[ASSIGNMENT]
Once the pictures are set aside, copy everything else in the records exactly.

[DATA TO PROCESS]
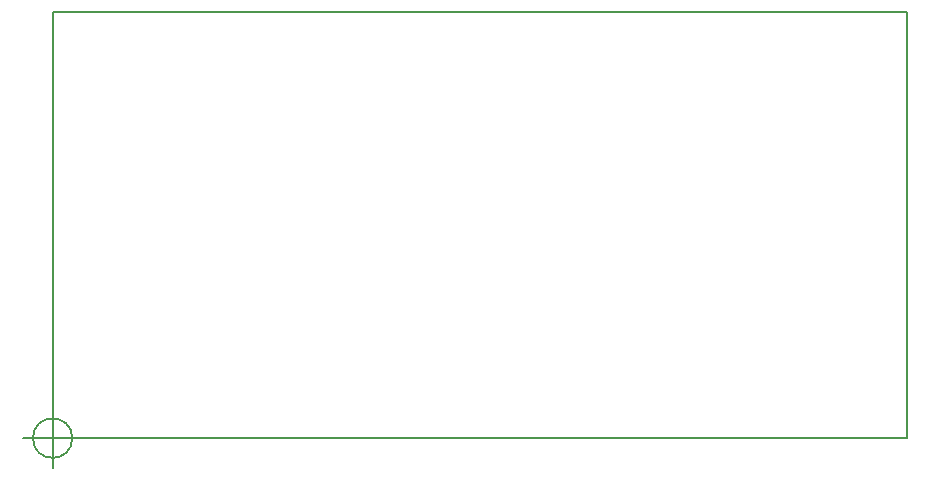
<source format=gbr>
G04 #@! TF.FileFunction,Profile,NP*
%FSLAX46Y46*%
G04 Gerber Fmt 4.6, Leading zero omitted, Abs format (unit mm)*
G04 Created by KiCad (PCBNEW 4.0.7) date 05/02/18 00:14:41*
%MOMM*%
%LPD*%
G01*
G04 APERTURE LIST*
%ADD10C,0.100000*%
%ADD11C,0.150000*%
G04 APERTURE END LIST*
D10*
D11*
X1666666Y0D02*
G75*
G03X1666666Y0I-1666666J0D01*
G01*
X-2500000Y0D02*
X2500000Y0D01*
X0Y2500000D02*
X0Y-2500000D01*
X72321800Y36076000D02*
X72321800Y0D01*
X0Y36076000D02*
X72321800Y36076000D01*
X-2200Y0D02*
X72321800Y0D01*
X0Y36076000D02*
X0Y0D01*
M02*

</source>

[OUTPUT OF THE EXERCISE]
<source format=gbr>
G04 #@! TF.FileFunction,Profile,NP*
%FSLAX46Y46*%
G04 Gerber Fmt 4.6, Leading zero omitted, Abs format (unit mm)*
G04 Created by KiCad (PCBNEW 4.0.7) date 05/02/18 00:14:41*
%MOMM*%
%LPD*%
G01*
G04 APERTURE LIST*
%ADD10C,0.100000*%
%ADD11C,0.150000*%
G04 APERTURE END LIST*
D10*
D11*
X1666666Y0D02*
G75*
G03X1666666Y0I-1666666J0D01*
G01*
X-2500000Y0D02*
X2500000Y0D01*
X0Y2500000D02*
X0Y-2500000D01*
X72321800Y36076000D02*
X72321800Y0D01*
X0Y36076000D02*
X72321800Y36076000D01*
X-2200Y0D02*
X72321800Y0D01*
X0Y36076000D02*
X0Y0D01*
M02*

</source>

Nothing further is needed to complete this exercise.